# Outside Temperature Not Displaying and Inside Temperature Selectionary Now In Celsius



## obermd (Mar 3, 2012)

The outside temperature sensor is on the driver's side fog light cover. I suspect it wasn't reconnected after the bumper work. 

The Celsius simply means your car is in Metric. Your digital speedometer and odometer numbers are in Kilometers as well. Press the Menu button on the side of the stalk until you get to Options. Rotate the end of the stalk until you see the word Metric on the display. Press and hold the end of the stalk until you get a menu that will show Metric, US, and possibly Imperial. Rotate the stalk to US and press the end of the stalk again. Press the menu button to get back to the trip computers.


----------



## TLWorth (Apr 15, 2015)

Thank you for ideas.
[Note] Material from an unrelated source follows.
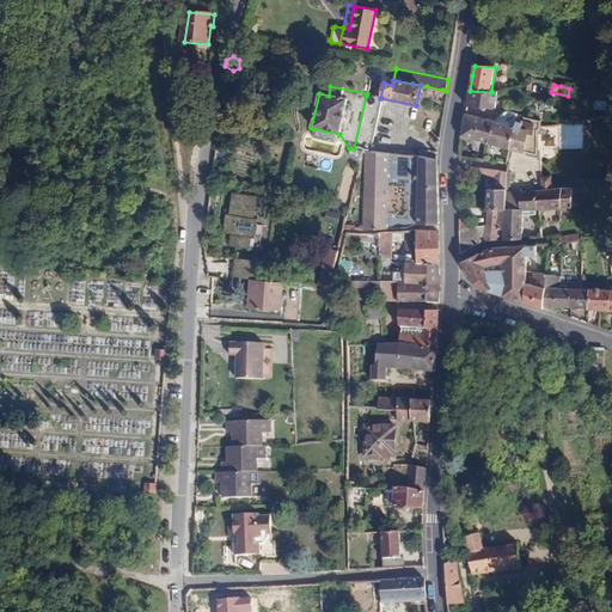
[(470,91),(467,108),(495,109),(497,92),(491,91),(491,92),(470,91)]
Will definitely check connection on driver side fog light cover to bring back external temperature display.

The other issue I am having with temperature in Metric is not on my dash controls, it is for the thermostat on the mylink screen. My speedomoter, etc are still in US units, therefore changing the setting in the steering wheel stalk menu is not effective. Any idea how to change screen setting for thermostat back to farenheit?


----------



## ChevyGuy (Dec 13, 2014)

TLWorth said:


> Any idea how to change screen setting for thermostat back to farenheit?


First, I'd check for any settings in the radio preferences. Failing that, I'd switch the car to metric. Save it. Then switch it back.


----------



## ChevyMgr (Oct 27, 2010)

ChevyGuy said:


> First, I'd check for any settings in the radio preferences. Failing that, I'd switch the car to metric. Save it. Then switch it back.


I have seen Celsius displayed and miles showing on the odometer on a Cruze. I fixed it doing this so that both miles and Fahrenheit displayed.


----------